Общим правилом стало: «Спасайся, как можешь!» Число убитых и раненых постоянно росло".

Только страх мог заставить так бежать немцев. Эсэсовец дивизии "Великая Германия" Ги Сайер, воевавший на Курской дуге пишет об этом страхе вполне определенно:

"От страха и усталости мы обезумели. Нервы наши были напряжены до предела. Мы с трудом повиновались приказам и крикам, предупреждающим об опасности, которые сыпались непрерывной чередой…".

Это еще когда немцы наступали. А страх у немцев только нарастал:

"Мы пытались стереть из памяти воспоминания о русской траншее, которую сами же обстреляли из пулемета, и о танках, кативших прямо по человеческим телам, о деревне, переполненной трупами большевиков, о разрывах снарядов вражеской артиллерии на узких улочках, напичканных солдатами гитлерюгенда, – пытались забыть о всем, что нас пугало и вызывало отвращение. Нас внезапно охватил ужас, от которого по коже бежали мурашки, а волосы вставали дыбом. Я больше не мог ощущать внешний мир: было такое впечатление, будто я раздвоился. Я знал, что не способен такое вынести – не потому, что я лучше других, а потому, что такое не должно происходить с молодым человеком, который живет нормальной жизнью, как другие люди".

════════

УСЛОВИЕ ЗАДАНИЯ: Извлеките полностью приведённый выше фрагмент о страхе немецких солдат, ничего в нём не меняя.

Записи, взятые из коллекции
════════

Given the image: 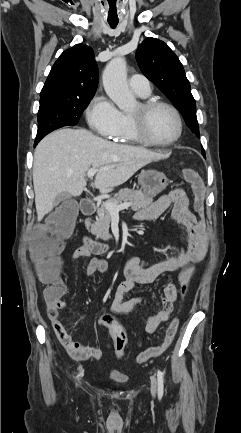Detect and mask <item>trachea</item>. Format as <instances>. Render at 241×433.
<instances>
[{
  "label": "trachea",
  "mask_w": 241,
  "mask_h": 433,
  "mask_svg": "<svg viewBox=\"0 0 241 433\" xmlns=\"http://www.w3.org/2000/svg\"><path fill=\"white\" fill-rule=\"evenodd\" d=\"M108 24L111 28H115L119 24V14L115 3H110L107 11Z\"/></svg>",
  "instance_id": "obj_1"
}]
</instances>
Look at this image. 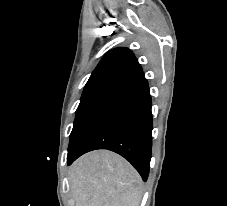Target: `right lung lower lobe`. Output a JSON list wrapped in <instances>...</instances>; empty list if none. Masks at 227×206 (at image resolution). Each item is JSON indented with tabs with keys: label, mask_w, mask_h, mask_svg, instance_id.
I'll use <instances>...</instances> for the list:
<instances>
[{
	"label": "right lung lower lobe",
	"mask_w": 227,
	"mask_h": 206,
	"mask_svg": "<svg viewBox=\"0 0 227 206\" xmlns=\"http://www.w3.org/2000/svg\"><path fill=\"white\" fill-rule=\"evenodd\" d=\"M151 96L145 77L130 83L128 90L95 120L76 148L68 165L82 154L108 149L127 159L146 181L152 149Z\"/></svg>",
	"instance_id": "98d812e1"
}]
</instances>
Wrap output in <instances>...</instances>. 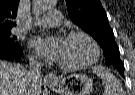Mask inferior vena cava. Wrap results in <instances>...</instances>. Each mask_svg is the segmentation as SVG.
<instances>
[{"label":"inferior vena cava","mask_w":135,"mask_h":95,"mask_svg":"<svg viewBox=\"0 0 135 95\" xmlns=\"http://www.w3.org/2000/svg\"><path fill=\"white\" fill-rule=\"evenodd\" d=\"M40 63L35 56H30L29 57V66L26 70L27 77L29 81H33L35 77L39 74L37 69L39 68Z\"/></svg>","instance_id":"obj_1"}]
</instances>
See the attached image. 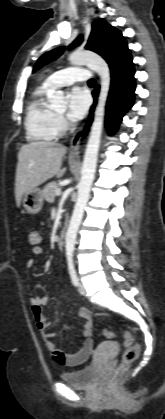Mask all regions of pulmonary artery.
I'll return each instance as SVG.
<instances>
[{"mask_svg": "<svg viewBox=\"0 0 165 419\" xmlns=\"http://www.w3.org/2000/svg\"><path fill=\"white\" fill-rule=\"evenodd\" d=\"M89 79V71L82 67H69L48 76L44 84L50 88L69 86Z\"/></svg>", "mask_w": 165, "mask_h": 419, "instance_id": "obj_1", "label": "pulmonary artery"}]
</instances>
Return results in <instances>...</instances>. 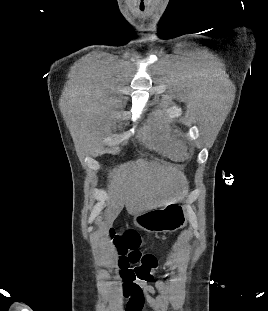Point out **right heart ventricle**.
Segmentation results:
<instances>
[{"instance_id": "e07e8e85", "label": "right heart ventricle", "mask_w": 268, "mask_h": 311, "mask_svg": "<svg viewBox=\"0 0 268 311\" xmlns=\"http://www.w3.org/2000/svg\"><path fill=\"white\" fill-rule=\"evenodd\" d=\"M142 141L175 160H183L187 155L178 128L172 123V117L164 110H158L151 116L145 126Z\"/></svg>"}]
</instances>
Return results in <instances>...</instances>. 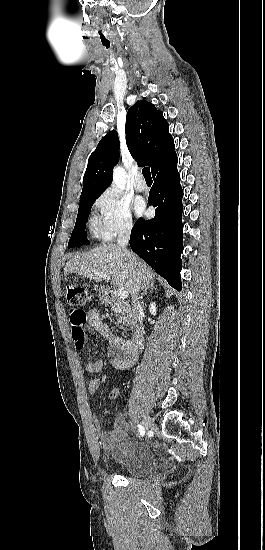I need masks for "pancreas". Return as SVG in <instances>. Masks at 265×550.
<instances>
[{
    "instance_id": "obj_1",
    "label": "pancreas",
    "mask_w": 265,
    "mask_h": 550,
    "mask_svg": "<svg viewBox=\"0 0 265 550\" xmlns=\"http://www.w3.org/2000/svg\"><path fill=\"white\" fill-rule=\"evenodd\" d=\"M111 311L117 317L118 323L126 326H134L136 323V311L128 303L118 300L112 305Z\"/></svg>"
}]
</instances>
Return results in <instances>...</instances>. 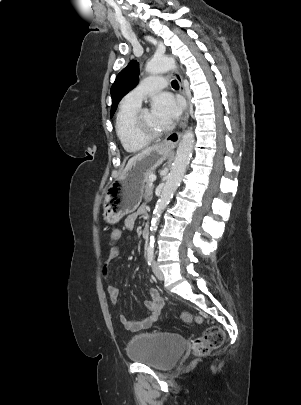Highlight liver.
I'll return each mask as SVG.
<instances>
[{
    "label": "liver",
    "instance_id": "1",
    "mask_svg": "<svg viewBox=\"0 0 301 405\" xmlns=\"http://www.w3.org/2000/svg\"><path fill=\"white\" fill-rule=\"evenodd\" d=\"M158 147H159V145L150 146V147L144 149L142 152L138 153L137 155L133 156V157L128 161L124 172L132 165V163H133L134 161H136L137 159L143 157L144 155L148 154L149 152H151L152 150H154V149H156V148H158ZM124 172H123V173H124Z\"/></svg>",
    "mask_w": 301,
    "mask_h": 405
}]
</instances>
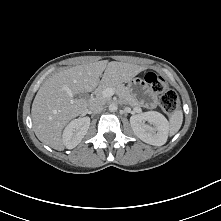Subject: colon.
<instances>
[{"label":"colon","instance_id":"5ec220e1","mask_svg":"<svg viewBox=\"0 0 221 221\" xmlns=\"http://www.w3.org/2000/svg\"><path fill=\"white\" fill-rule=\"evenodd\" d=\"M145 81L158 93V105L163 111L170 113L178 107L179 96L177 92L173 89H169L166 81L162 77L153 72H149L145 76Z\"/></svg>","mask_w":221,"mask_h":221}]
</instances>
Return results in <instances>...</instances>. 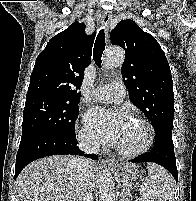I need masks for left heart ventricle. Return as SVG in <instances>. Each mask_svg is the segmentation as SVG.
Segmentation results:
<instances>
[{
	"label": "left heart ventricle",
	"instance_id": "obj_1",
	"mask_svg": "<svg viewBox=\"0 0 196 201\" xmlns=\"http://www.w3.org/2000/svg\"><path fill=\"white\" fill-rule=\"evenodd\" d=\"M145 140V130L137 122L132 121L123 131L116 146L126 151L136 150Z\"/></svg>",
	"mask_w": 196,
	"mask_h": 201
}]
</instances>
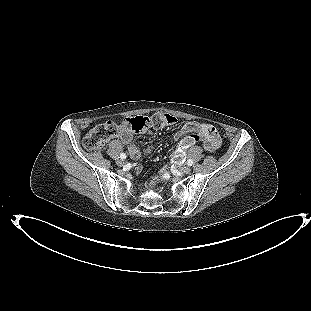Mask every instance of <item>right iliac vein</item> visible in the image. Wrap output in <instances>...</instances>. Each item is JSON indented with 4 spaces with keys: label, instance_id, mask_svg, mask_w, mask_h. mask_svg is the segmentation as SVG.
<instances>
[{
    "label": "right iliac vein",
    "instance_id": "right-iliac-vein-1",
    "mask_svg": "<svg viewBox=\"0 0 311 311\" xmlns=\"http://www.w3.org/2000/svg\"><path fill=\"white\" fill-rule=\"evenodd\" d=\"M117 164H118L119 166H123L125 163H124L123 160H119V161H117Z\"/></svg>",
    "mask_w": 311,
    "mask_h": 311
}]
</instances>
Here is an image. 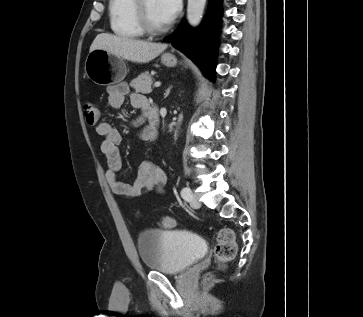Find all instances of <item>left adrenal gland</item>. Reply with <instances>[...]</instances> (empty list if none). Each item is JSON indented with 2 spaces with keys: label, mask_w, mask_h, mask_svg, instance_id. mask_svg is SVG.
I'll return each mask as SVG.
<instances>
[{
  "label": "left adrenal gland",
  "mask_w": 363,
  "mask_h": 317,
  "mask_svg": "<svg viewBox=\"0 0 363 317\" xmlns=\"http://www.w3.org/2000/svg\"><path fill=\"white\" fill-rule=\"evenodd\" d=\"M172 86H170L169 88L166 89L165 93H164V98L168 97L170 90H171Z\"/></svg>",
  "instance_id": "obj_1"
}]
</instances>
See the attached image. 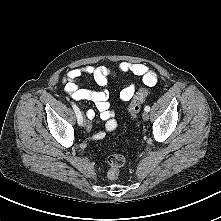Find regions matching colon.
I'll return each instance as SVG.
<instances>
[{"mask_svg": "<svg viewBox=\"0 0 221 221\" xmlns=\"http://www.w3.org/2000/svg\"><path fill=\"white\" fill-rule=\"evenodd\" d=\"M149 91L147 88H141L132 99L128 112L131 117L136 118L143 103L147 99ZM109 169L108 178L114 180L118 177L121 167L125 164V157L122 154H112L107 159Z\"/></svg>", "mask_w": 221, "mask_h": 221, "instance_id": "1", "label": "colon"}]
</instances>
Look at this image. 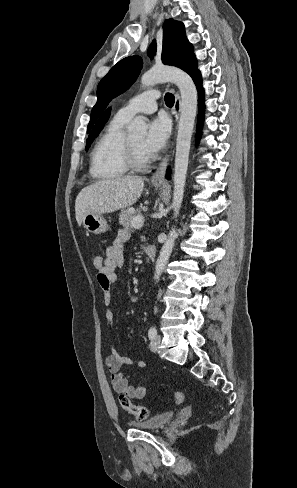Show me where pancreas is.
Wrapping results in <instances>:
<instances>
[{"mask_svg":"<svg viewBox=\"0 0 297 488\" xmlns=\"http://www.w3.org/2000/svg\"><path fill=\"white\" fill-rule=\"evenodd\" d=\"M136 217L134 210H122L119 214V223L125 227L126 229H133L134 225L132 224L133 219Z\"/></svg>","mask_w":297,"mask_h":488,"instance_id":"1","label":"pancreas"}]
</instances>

════════

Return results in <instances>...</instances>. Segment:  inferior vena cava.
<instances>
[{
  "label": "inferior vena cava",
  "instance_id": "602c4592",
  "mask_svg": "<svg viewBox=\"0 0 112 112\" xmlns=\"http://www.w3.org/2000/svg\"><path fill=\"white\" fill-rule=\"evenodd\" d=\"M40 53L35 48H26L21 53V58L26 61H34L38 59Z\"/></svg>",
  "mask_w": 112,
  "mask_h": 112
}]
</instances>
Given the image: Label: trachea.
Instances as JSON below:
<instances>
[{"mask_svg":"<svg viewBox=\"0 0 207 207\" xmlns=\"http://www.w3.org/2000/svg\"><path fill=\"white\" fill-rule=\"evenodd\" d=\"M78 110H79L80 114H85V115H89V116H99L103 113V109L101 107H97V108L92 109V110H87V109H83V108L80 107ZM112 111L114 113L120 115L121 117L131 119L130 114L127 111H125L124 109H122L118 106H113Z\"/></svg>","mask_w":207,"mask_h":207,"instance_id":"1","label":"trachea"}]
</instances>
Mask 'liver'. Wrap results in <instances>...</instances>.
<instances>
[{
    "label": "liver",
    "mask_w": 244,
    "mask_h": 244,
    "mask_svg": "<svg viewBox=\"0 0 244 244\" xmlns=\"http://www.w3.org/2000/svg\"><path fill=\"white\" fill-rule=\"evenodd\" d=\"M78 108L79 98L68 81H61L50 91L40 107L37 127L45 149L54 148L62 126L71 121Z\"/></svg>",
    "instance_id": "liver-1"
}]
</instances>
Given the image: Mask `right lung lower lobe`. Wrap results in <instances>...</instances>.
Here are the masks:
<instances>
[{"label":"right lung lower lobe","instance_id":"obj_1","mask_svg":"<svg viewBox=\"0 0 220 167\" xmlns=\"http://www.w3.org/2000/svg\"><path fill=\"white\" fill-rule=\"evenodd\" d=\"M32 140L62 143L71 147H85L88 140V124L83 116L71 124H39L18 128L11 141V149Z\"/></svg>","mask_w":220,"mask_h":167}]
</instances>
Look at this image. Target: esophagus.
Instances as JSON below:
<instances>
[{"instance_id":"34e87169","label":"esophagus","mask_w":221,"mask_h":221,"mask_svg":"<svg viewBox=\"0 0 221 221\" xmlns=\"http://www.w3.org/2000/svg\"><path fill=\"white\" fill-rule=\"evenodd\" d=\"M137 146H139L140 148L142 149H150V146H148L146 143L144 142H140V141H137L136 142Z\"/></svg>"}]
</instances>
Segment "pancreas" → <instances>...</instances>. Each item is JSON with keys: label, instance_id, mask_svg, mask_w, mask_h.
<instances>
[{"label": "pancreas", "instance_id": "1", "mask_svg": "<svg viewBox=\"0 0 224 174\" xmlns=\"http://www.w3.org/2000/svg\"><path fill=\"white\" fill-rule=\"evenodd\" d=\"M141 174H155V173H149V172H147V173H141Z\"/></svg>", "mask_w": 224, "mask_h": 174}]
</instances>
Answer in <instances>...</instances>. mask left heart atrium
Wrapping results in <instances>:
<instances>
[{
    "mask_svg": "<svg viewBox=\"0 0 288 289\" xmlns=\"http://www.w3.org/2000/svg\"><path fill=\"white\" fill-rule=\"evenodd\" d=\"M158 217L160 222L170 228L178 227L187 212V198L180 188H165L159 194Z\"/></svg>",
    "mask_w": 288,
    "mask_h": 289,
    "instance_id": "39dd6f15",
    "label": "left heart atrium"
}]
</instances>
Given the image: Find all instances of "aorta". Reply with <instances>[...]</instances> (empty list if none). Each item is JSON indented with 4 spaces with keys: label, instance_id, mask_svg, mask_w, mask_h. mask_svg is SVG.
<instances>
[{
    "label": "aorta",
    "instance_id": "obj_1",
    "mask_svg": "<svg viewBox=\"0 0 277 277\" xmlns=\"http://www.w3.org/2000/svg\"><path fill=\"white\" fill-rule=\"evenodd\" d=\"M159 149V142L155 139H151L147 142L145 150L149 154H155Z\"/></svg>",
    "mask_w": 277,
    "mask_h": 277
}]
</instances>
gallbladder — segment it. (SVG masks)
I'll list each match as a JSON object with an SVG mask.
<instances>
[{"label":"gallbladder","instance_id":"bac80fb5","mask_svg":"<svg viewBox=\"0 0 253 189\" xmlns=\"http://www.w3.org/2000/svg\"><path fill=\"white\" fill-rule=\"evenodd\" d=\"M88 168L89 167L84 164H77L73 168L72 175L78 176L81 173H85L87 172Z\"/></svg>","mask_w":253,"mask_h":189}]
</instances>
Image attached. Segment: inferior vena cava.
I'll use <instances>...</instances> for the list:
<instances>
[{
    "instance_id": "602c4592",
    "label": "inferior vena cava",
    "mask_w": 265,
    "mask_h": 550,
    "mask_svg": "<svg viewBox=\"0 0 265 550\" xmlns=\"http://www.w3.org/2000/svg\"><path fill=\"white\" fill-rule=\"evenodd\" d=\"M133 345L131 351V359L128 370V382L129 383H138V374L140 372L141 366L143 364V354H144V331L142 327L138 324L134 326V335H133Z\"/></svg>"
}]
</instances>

════════

ВЫПОЛНЕННОЕ ЗАДАНИЕ:
Общим правилом стало: «Спасайся, как можешь!» Число убитых и раненых постоянно росло".

Только страх мог заставить так бежать немцев. Эсэсовец дивизии "Великая Германия" Ги Сайер, воевавший на Курской дуге пишет об этом страхе вполне определенно:

"От страха и усталости мы обезумели. Нервы наши были напряжены до предела. Мы с трудом повиновались приказам и крикам, предупреждающим об опасности, которые сыпались непрерывной чередой…".

Это еще когда немцы наступали. А страх у немцев только нарастал:

"Мы пытались стереть из памяти воспоминания о русской траншее, которую сами же обстреляли из пулемета, и о танках, кативших прямо по человеческим телам, о деревне, переполненной трупами большевиков, о разрывах снарядов вражеской артиллерии на узких улочках, напичканных солдатами гитлерюгенда, – пытались забыть о всем, что нас пугало и вызывало отвращение. Нас внезапно охватил ужас, от которого по коже бежали мурашки, а волосы вставали дыбом. Я больше не мог ощущать внешний мир: было такое впечатление, будто я раздвоился. Я знал, что не способен такое вынести – не потому, что я лучше других, а потому, что такое не должно происходить с молодым человеком, который живет нормальной жизнью, как другие люди".